ADHD and Severity of Emotional Dysregulation

As research on ADHD has advanced, it has become clear that children who qualify for diagnoses of ADHD vary in many important ways. As an example, children diagnosed as having ADHD may have problems of aggression, anxiety, and depression as well as attention problems. A CBCL profile pattern of elevated scores on the Aggressive Behavior, Anxious/Depressed, and Attention Problems syndromes has come to be designated as the Dysregulation Profile, which has been found to be associated with diagnoses of bipolar disorder. Because children who obtain peaks on the Aggressive Behavior, Anxious/Depressed, and Attention Problems syndromes may differ with respect to the levels of their scores, it is important to determine whether different levels of scores are associated with other important differences.

To test this possibility, Joseph Biederman and colleagues (2012) compared children who had exceptionally high scores on the three syndromes defining the profile (sum of T scores on the three syndromes >2 SD above the mean, designated as “Severe Dysregulation”) with children who had moderately high scores on the three scales defining the profile (sum of T scores on the three scales between 1 and 2 SD above the mean). Biederman et al. designated this less severely deviant profile as “Deficient Emotional Self-Regulation” (“DESR Profile”). Children who did not have either of these profiles were also included in the study. Children were further divided by those who did vs. did not meet diagnostic criteria for ADHD. Thirty-six percent of children with ADHD had the DESR profile, while 19% had the Severe Dysregulation profile. Children with the Severe Dysregulation Profile had significantly higher rates of unipolar and bipolar mood disorders, oppositional defiant disorders, conduct disorders, and psychiatric hospitalizations than children with the DESR Profile. The diagnostic efficiency of the Severe Dysregulation Profile was very high for prediction of current (.97) and lifetime (.89) bipolar disorder. Children with the DESR Profile had significantly higher rates of disruptive behavior, anxiety disorders, and impaired interpersonal functioning than children who were diagnosed as having ADHD but had neither the DESR Profile nor the Severe Dysregulation Profile.

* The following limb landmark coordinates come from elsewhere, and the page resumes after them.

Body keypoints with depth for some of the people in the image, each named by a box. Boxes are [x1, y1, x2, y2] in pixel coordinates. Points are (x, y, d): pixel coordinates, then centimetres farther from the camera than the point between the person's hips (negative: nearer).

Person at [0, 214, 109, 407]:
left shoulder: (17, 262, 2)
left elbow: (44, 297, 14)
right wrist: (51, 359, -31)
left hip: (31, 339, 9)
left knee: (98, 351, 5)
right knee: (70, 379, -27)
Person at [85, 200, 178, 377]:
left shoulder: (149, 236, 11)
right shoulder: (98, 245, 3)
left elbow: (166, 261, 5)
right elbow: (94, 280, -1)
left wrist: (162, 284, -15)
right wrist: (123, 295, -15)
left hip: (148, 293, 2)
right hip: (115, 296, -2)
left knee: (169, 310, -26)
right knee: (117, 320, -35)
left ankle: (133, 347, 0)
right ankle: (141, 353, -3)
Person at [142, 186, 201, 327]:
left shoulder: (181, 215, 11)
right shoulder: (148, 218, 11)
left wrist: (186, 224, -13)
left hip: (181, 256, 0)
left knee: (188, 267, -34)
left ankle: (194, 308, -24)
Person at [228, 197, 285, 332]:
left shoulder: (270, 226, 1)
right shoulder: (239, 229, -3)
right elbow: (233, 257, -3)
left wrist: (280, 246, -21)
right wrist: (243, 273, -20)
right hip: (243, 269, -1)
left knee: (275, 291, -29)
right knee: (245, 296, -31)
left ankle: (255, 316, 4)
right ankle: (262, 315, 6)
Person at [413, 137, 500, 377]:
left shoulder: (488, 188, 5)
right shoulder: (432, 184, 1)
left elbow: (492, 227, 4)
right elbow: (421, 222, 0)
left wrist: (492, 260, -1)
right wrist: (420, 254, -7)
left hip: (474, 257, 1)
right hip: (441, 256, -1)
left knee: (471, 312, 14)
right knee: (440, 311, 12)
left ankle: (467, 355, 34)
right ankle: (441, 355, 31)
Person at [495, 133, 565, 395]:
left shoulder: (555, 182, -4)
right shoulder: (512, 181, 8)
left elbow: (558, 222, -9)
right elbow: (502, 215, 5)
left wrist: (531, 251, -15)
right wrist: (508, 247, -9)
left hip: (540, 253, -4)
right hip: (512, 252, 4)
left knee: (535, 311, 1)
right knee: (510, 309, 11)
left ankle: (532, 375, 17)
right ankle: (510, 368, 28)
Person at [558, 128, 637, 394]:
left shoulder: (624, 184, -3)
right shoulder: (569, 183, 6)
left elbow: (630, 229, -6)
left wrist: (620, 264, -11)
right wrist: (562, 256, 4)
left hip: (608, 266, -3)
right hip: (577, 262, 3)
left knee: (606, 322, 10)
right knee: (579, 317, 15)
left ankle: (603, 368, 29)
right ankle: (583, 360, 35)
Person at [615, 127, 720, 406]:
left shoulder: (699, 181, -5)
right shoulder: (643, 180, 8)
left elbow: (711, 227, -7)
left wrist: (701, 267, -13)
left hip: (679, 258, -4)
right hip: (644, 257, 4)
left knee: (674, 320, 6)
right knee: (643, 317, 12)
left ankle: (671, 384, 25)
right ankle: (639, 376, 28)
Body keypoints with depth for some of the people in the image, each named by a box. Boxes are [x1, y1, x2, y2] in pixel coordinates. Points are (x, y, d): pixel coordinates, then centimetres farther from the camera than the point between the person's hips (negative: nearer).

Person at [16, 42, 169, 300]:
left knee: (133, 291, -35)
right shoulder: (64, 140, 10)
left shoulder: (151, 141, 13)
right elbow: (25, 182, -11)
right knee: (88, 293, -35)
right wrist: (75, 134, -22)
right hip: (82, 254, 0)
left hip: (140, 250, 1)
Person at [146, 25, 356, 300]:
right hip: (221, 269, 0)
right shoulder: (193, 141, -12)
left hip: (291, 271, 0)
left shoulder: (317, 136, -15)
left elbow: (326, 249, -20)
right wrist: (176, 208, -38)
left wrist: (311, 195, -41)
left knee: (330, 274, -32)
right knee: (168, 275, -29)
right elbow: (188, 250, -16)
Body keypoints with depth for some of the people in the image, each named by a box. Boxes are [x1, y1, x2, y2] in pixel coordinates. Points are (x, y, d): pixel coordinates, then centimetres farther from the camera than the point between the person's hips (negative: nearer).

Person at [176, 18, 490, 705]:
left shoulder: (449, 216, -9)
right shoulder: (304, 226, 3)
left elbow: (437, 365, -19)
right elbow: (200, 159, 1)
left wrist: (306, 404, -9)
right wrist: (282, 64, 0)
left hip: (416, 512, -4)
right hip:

The authors concluded that their findings indicated that the Severe Dysregulation Profile is associated with extreme mood dysregulation, whereas the DESR Profile reflects difficulties in regulation of emotions but not dysregulation of moods.

Reference: Biederman, J., Petty, C.R., Day, H., Goldin, R. L., Spencer, T., Faraone, S. V., et al. (2012). Severity of the aggression/anxiety-depression/attention Child Behavior Checklist profile piscriminates between different levels of deficits in emotional regulation in youth with Attention-Deficit Hyperactivity Disorder. Journal of Developmental & Behavioral Pediatrics, 33, 236-243.